Aufgaben >>
a – Bearbeiten Sie im Kommentar zu den EU-Spitzenposten den Abschnitt zwischen „Überbestimmte Gleichung, Kommentar“ und „Sache ist vertrackt.“ einschließlich und geben Sie ihn wieder, wobei „Sondergipfel“ durch „Gipfeltreffen“ ersetzt wird.
b – Nennen Sie alle Personen, die im letzten Absatz des Kommentars namentlich genannt werden.

Extrahierter Text >>
###
Überbestimmte Gleichung, Kommentar zu EU-Spitzenposten von Detlef Fechtner
Frankfurt (ots)
Der Countdown läuft. In zehn Tagen treffen sich die EU-Regierungschefs zu einem Sondergipfel, um über Europas Spitzenpersonalien "einen endgültigen Beschluss zu fassen". Das könnte schwierig werden. Denn die Sache ist vertrackt.
Mathematiker sprechen von überbestimmten Gleichungssystemen, wenn sie mehr Bestimmungsgleichungen vorfinden als Unbekannte. Wenn also so viele Nebenbedingungen zu erfüllen sind, dass die Aufgabe nicht eindeutig zu lösen ist. Dieses Dilemma droht der EU. Denn bei der Besetzung der Führungsriege - Kommissionspräsident, Ratschef, Außenbeauftragter, Eurogruppen-Vorsitzender - ist es eigentlich ein Muss, mindestens eine Frau zu berücksichtigen. Und mindestens einen Osteuropäer. Und mindestens einen Sozialdemokraten. Am besten auch jemand aus dem krisengebeutelten Süden. Und wenn möglich aus einem kleinen EU-Staat. Und jemand aus einem Land außerhalb von Euroland. Denn die Euro-Outs argwöhnen ohnehin, dass sie nur noch in der zweiten Reihe sitzen.
Als wäre das nicht kompliziert genug, erheben einzelne Länder diesmal besonders entschieden Ansprüche. Spanien erinnert daran, dass das Land zuletzt unberücksichtigt geblieben ist - und greift nach dem Eurogruppen-Vorsitz für Luis de Guindos. Italiens neue Regierung pocht darauf, dass sich das Land wieder stärker europapolitisch profiliere - und wirbt für Außenministerin Federica Mogherini als EU-Außenbeauftragte. Da der Kommissionstopjob bereits an Luxemburgs Jean-Claude Juncker vergeben ist, trüben diese Wünsche wiederum die Aussichten der Dänin Helle Thorning-Schmidt auf den Ratsvorsitz.
###
Datenauszüge >>

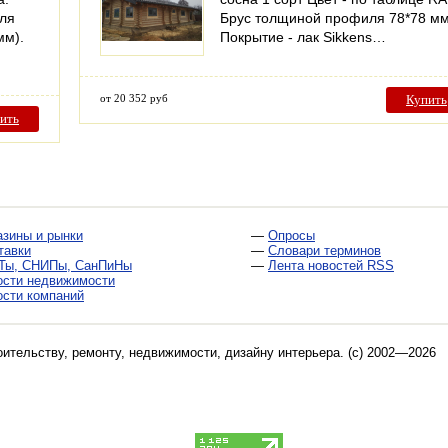
иля
Брус толщиной профиля 78*78 м
мм).
Покрытие - лак Sikkens…
от 20 352 руб
Купить
ить
азины и рынки
—
Опросы
тавки
—
Словари терминов
Ты, СНИПы, СанПиНы
—
Лента новостей RSS
ости недвижимости
ости компаний
оительству, ремонту, недвижимости, дизайну интерьера
. (c) 2002—2026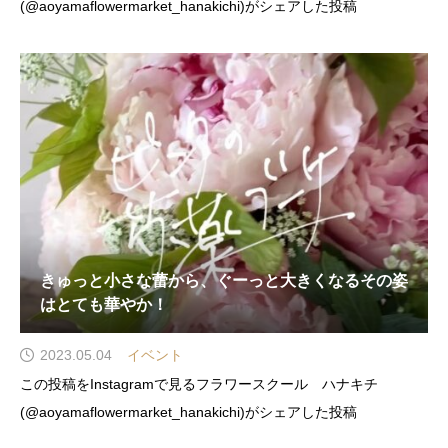
(@aoyamaflowermarket_hanakichi)がシェアした投稿
きゅっと小さな蕾から、ぐーっと大きくなるその姿
はとても華やか！
2023.05.04
イベント
この投稿をInstagramで見るフラワースクール ハナキチ
(@aoyamaflowermarket_hanakichi)がシェアした投稿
###
Lösungen >>
a –
Überbestimmte Gleichung, Kommentar zu EU-Spitzenposten von Detlef Fechtner
Frankfurt (ots)
Der Countdown läuft. In zehn Tagen treffen sich die EU-Regierungschefs zu einem Gipfeltreffen, um über Europas Spitzenpersonalien "einen endgültigen Beschluss zu fassen". Das könnte schwierig werden. Denn die Sache ist vertrackt.

b – Luis de Guindos, Federica Mogherini, Jean-Claude Juncker, Helle Thorning-Schmidt